If there were "a general public agreement on constitutional questions and on the aims of government," and if candidates were vying with each other for office solely on their competency to perform within this framework, I would have no comment. But there is little contemporary agreement as to constitutional questions and the aims of government! Name a point that can now be presupposed.
[Politicians] no longer contend with each other as to their competence to serve within a generally accepted framework but, instead: (1) they compete to see which one can come up with the most popular alteration of the framework, and (2) they compete to see which one can get himself in front of the most popular voter grab bag in order to stand foursquare for some people's supposed right to other people's income.

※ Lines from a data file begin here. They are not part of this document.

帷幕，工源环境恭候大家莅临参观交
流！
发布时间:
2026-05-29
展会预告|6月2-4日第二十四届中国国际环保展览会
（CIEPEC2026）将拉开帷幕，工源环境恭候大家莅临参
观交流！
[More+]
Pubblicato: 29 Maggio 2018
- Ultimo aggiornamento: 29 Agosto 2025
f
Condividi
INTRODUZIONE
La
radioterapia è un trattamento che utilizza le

[But] the role of the legislator is to secure our rights to life, liberty, and property," and such "Principles do not permit of compromise; they are either adhered to or surrendered."

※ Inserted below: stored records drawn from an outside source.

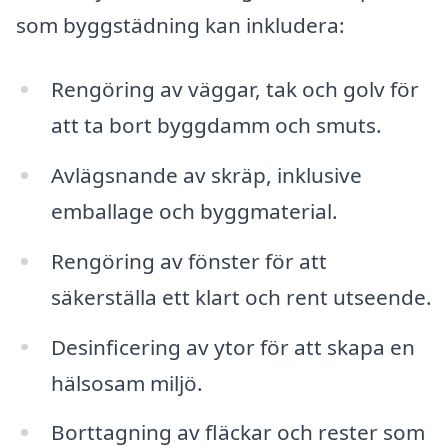
som byggstädning kan inkludera:
Rengöring av väggar, tak och golv för
att ta bort byggdamm och smuts.
Avlägsnande av skräp, inklusive
emballage och byggmaterial.
Rengöring av fönster för att
säkerställa ett klart och rent utseende.
Desinficering av ytor för att skapa en
hälsosam miljö.
Borttagning av fläckar och rester som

Voting is deeply embedded in the democratic mores as a duty….Yet any person who is conscious of our rapid drift toward the omnipotent state can hardly escape the suspicion that there may be a fault in our habitual way of looking at things.

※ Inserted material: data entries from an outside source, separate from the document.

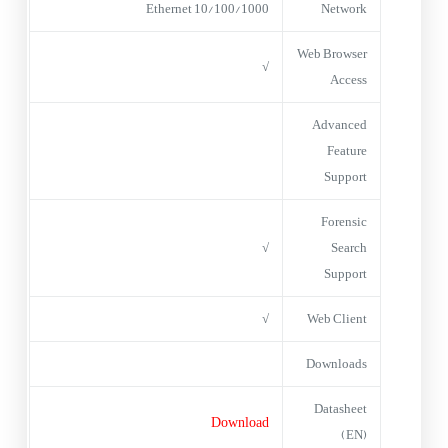
10/100/1000 Ethernet
Network
Web Browser
√
Access
Advanced
Feature
Support
Forensic
√
Search
Support
√
Web Client
Downloads
Datasheet
Download
(EN)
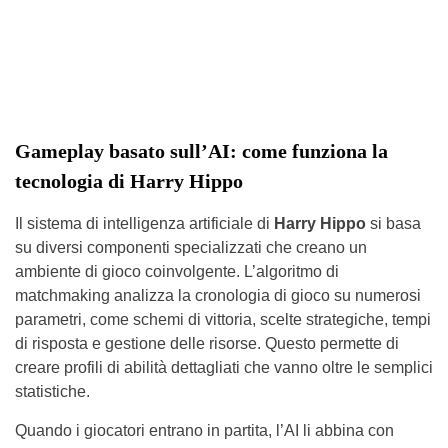
Gameplay basato sull’AI: come funziona la
tecnologia di Harry Hippo
Il sistema di intelligenza artificiale di
Harry Hippo
si basa
su diversi componenti specializzati che creano un
ambiente di gioco coinvolgente. L’algoritmo di
matchmaking analizza la cronologia di gioco su numerosi
parametri, come schemi di vittoria, scelte strategiche, tempi
di risposta e gestione delle risorse. Questo permette di
creare profili di abilità dettagliati che vanno oltre le semplici
statistiche.
Quando i giocatori entrano in partita, l’AI li abbina con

Government in the U.S.A. has been pushed far beyond its proper sphere. The Marxian tenet, "from each according to ability, to each according to need," backed by the armed force of the state, has become established policy….Within this kind of political framework, it is to be expected that one candidate will stand for the coercive expropriation of the earned income of all citizens, giving the funds thus gathered to those in groups A, B, and C. Nor need we be surprised that his opponent differs from him only in advocating that the loot be given to those in groups X, Y, and Z. Does responsible citizenship require casting a ballot for either of these political plunderers? The citizen has no significant moral choice but only an immoral choice in the event he has joined the unholy alliance himself and thinks that one of the candidates will deliver some of the largess to him or to a group he favors…the problem is not one of responsible citizenship but of irresponsible looting.
Does responsible citizenship require voting for irresponsible candidates? To ballot in favor of irresponsible candidates as though it were one's duty is to misconstrue the meaning of duty.
Americans…have some abhorrence of forcibly taking from the few and giving to the many without any sanction whatsoever. That would be raw dictatorship. But few people with this propensity feel any pangs of conscience if it can be demonstrated that "the people voted for it"….And, as government increases its plundering activities, more and more citizens "want in" on the popular say-so.
Read then turns to Frédéric Bastiat's The Law, for its insights into how the purposes governments pursue influence voting:
If law were restricted to protecting all persons, all liberties, and all properties; if law were nothing more than the organized combination of the individual's right to self-defense; if law were the obstacle, the check, the punisher of all oppressions and plunder—is it likely that we citizens would then argue much about the extent of the franchise?
Under these circumstances, is it likely that the extent of the right to vote would endanger that supreme good, the public peace?
If the law were confined to its proper functions, everyone's interest in the law would be the same. Is it not clear that, under these circumstances, those who voted could not inconvenience those who did not vote?
In summary, Read argues that the traditional defense of democratic voting in our constitutional republic is that it defends its principles, but instead "[Our] two-party, ballot-casting system…no longer presupposes any agreement on constitutional questions and the aims of government." And he provides us with and apt warning:
If it be conceded that the role of government is to secure "certain unalienable rights, that among them are the right to life, liberty, and the pursuit of happiness," by what stretch of the imagination can this he achieved when we vote for those who are openly committed to unsecuring these rights?